We gasped–a message from the stars!
And then another came from Mars:
NEED BIGGER, YELLOWER ANTENNAE?
HAVE TO FEW OR HAVE TOO MANY?
LOSS OF VIGOR? LOUSY SLEEPER?
OUR PRESCRIPTION DRUGS ARE CHEAPER!!!
We were noticing a pattern,
when a bunch arrived from Saturn–
FANCY WATCHES! CLICK AND SEE!
and GET YOUR HYPERSCHOOL DEGREE.
At SINGLES IN YOUR SECTOR!!!
we disabled our detector.
Then we emptied out the cache
and dragged the letters to the trash.
So that’s the fact we had to face:
there’s no intelligence in space.
But that’s okay–for what it’s worth,
there isn’t much of it on Earth.
Copyright 2008 Adam Rex
From Frankenstein Takes the Cake
So I wrote this a few years ago, and always thought its natural habitat was the internet. Of course I control the rights to this poem–there's a copyright notice and everything following the verse. But I am curious to see if people like it enough to share it, and if so how long it takes before it's forwarded to me or someone I know.
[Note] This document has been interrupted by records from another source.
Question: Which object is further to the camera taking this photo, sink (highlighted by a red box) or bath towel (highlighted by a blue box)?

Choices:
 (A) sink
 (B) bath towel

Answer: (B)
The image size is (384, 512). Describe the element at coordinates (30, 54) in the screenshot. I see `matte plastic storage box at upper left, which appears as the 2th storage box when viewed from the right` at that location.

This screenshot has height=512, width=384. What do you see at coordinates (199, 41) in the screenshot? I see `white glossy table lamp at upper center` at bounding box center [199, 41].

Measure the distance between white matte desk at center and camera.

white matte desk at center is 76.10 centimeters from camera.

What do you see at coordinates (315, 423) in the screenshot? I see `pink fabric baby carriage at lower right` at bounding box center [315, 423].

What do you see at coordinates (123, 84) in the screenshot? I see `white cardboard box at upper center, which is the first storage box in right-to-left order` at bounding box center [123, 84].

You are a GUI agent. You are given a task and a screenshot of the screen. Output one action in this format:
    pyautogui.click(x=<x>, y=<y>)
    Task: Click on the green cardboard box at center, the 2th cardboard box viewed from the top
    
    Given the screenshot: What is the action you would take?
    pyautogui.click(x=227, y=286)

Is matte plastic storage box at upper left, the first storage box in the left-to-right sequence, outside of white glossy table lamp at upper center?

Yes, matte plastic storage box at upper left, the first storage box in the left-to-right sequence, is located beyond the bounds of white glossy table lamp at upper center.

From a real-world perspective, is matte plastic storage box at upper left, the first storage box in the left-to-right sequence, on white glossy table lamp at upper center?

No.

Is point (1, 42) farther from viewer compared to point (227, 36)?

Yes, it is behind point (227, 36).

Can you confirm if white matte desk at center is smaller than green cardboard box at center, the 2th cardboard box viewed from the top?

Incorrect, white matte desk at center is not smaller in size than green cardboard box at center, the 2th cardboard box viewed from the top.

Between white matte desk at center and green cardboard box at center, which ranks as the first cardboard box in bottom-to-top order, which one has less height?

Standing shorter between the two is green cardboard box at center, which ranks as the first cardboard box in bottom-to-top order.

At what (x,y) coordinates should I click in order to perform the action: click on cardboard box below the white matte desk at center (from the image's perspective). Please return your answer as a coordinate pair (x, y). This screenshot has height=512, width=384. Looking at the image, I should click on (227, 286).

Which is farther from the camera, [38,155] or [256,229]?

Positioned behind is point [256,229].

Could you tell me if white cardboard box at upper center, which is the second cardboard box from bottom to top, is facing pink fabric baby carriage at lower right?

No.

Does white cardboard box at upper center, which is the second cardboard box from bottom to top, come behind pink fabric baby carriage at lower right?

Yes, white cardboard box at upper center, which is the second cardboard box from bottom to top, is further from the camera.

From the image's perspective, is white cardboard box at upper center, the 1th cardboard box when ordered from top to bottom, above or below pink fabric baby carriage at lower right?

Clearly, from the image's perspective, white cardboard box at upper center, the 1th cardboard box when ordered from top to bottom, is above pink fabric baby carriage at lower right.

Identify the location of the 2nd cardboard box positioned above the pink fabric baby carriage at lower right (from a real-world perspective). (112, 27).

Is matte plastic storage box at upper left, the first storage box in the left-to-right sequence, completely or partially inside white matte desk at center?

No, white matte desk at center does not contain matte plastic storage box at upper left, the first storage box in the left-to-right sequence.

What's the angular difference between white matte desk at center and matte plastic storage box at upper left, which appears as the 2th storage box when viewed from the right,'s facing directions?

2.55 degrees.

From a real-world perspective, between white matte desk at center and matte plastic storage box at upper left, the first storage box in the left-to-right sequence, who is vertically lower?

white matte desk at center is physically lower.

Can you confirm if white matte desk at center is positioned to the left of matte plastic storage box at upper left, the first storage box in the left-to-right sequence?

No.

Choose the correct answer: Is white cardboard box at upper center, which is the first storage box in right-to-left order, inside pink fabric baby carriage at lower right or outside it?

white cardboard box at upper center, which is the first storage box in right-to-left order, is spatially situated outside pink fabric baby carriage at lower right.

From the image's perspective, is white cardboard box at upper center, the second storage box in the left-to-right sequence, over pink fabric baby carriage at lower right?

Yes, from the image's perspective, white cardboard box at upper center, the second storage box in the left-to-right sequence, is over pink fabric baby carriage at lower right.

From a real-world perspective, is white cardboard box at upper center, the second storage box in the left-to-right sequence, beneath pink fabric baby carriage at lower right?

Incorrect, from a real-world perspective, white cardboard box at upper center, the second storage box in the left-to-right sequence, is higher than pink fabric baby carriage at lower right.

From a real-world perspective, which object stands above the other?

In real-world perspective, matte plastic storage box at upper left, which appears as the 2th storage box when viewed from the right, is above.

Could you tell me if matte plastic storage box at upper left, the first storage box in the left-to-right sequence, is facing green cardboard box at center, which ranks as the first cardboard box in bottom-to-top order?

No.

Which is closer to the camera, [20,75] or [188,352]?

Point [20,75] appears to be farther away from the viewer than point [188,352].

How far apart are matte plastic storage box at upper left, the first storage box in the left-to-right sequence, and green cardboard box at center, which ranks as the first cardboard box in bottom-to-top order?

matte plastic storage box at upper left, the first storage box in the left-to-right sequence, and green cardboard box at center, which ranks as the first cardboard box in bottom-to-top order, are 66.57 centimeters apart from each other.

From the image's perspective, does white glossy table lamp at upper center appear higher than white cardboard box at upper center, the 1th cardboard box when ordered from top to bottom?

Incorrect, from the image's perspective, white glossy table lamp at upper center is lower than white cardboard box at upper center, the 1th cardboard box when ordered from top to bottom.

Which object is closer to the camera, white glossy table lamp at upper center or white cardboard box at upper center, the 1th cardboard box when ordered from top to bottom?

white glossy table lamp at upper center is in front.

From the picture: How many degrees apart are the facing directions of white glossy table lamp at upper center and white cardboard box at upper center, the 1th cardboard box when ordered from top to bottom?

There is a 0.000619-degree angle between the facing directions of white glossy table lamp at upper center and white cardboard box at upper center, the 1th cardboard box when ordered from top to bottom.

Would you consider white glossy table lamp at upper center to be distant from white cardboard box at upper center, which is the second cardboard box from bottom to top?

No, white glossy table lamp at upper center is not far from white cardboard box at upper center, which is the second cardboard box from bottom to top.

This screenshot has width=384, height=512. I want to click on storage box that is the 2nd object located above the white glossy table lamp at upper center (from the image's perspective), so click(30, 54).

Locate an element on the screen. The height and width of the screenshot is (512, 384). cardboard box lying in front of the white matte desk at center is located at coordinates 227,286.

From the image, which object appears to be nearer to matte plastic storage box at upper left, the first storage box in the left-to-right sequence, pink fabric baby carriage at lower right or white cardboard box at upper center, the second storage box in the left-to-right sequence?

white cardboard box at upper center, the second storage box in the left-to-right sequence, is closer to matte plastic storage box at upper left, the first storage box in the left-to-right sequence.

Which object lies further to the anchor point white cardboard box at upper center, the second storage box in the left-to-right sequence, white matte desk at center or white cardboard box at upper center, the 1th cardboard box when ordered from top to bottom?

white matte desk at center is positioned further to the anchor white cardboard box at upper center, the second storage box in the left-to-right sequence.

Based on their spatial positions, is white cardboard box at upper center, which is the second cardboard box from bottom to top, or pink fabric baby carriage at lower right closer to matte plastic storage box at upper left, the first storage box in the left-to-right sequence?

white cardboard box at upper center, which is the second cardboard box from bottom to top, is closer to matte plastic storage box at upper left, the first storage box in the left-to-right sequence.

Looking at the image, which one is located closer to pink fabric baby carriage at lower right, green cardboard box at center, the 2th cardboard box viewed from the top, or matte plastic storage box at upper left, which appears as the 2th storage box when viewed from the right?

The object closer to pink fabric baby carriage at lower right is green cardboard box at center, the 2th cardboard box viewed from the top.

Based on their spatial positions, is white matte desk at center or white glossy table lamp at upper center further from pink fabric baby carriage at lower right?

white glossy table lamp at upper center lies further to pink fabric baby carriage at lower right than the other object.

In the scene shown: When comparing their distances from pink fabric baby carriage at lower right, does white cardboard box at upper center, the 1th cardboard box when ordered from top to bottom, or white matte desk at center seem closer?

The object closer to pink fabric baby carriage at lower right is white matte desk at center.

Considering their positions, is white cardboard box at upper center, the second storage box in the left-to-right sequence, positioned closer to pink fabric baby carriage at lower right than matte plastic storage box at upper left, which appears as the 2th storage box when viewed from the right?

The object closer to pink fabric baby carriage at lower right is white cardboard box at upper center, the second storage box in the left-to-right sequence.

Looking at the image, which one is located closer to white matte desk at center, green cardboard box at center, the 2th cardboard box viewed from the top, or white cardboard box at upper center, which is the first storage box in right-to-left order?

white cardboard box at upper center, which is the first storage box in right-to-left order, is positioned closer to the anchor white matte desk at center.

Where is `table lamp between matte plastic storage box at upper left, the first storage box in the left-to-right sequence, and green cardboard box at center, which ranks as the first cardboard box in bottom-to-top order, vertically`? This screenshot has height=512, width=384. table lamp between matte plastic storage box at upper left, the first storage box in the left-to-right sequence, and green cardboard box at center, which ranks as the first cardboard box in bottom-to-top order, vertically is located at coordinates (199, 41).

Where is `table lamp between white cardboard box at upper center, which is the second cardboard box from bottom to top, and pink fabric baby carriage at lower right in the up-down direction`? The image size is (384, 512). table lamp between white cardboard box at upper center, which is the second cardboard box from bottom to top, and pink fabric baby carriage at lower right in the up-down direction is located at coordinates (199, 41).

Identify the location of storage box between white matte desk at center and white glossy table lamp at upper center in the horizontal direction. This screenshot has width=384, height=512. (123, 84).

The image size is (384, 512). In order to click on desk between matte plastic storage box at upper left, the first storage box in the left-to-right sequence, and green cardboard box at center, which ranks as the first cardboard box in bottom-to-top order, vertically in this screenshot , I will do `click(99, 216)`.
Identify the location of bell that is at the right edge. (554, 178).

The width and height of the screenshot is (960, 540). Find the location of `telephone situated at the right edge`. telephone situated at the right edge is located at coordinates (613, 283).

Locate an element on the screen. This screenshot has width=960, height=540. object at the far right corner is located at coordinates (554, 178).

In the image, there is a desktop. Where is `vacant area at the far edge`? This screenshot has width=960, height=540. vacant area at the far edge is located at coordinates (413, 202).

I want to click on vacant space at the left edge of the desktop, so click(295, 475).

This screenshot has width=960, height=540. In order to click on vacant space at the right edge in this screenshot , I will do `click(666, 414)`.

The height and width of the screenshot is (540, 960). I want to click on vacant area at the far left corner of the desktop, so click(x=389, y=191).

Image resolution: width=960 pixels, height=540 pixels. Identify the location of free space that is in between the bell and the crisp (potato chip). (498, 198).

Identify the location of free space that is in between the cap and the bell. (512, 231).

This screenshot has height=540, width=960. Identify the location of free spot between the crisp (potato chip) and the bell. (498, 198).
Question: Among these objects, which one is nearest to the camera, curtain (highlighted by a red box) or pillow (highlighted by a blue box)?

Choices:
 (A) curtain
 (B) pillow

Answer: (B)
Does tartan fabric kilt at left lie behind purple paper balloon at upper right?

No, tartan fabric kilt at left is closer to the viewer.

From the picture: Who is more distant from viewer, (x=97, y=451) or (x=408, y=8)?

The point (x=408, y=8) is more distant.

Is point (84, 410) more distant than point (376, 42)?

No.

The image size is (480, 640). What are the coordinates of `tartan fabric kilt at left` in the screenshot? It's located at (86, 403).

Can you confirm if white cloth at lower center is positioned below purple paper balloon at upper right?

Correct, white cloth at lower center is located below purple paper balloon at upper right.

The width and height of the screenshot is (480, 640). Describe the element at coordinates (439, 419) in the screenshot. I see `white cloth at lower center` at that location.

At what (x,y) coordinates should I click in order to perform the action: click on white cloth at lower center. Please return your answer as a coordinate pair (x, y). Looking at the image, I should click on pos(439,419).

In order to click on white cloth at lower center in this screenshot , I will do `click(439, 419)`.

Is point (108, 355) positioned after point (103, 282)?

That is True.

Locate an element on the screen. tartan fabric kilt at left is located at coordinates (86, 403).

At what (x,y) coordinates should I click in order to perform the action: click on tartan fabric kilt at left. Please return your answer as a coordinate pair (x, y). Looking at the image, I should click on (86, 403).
I also understand that all creative writing on the internet eventually gets attributed to Kurt Vonnegut, so we'll see how long that takes.
Sunday, March 20, 2011
Rotten Tomatoes may be Addressed to Me Care of my Agent
Thursday, March 17, 2011
Koo Koo Ka Choo
Wednesday, March 9, 2011
Tucson Festival of Books
1:00-2:00 COE 351 – Adam Rex -- Digital Painting Workshop: Illustrating Books with Photoshop. I'm going to actually give a live demo of this I guess, God help me.
2:00-2:30 Post-workshop autographing
4:00-5:00 COE Kiva – E. B. Lewis, Wendy Watson and I will be on a panel called "I Didn’t Write It, But….Illustrating for Other Authors."
5:00-5:30 Post-panel autographing
Friday, March 4, 2011
Tuesday, February 22, 2011
If There Isn't, I Want to Nominate "Dissynonym."
I swear*, this burrito last night was literally** like a hundred pounds. Seriously***, it would have taken fifty people to finish it, I shit you not****.
Thursday, February 17, 2011
Manners Mash-Up On Sale Today!
I did the spread about table manners. Click to enlarge.
You know, I don't think I follow any of these commandments except the ones about feet and napkins. It's like my mother didn't raise me right. But I know that could not possibly be the case, because my mother is classy and beautiful and reads my blog.